Exercise instructions:
Return all of the lines below as a JSON list of strings, one string per line, leaving out any blank lines.

Start of Input records

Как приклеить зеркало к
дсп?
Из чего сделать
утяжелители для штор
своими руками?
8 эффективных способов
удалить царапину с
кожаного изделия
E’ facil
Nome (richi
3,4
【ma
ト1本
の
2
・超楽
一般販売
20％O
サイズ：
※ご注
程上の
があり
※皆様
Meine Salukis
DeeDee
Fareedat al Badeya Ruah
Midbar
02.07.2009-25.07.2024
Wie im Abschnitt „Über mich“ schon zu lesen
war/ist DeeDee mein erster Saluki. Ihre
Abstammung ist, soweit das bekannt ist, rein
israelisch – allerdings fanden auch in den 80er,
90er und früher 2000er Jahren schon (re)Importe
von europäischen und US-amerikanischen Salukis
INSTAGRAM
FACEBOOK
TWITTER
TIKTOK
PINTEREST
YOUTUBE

End of Input records

Task output:
[
  "Как приклеить зеркало к",
  "дсп?",
  "Из чего сделать",
  "утяжелители для штор",
  "своими руками?",
  "8 эффективных способов",
  "удалить царапину с",
  "кожаного изделия",
  "E’ facil",
  "Nome (richi",
  "3,4",
  "【ma",
  "ト1本",
  "の",
  "2",
  "・超楽",
  "一般販売",
  "20％O",
  "サイズ：",
  "※ご注",
  "程上の",
  "があり",
  "※皆様",
  "Meine Salukis",
  "DeeDee",
  "Fareedat al Badeya Ruah",
  "Midbar",
  "02.07.2009-25.07.2024",
  "Wie im Abschnitt „Über mich“ schon zu lesen",
  "war/ist DeeDee mein erster Saluki. Ihre",
  "Abstammung ist, soweit das bekannt ist, rein",
  "israelisch – allerdings fanden auch in den 80er,",
  "90er und früher 2000er Jahren schon (re)Importe",
  "von europäischen und US-amerikanischen Salukis",
  "INSTAGRAM",
  "FACEBOOK",
  "TWITTER",
  "TIKTOK",
  "PINTEREST",
  "YOUTUBE"
]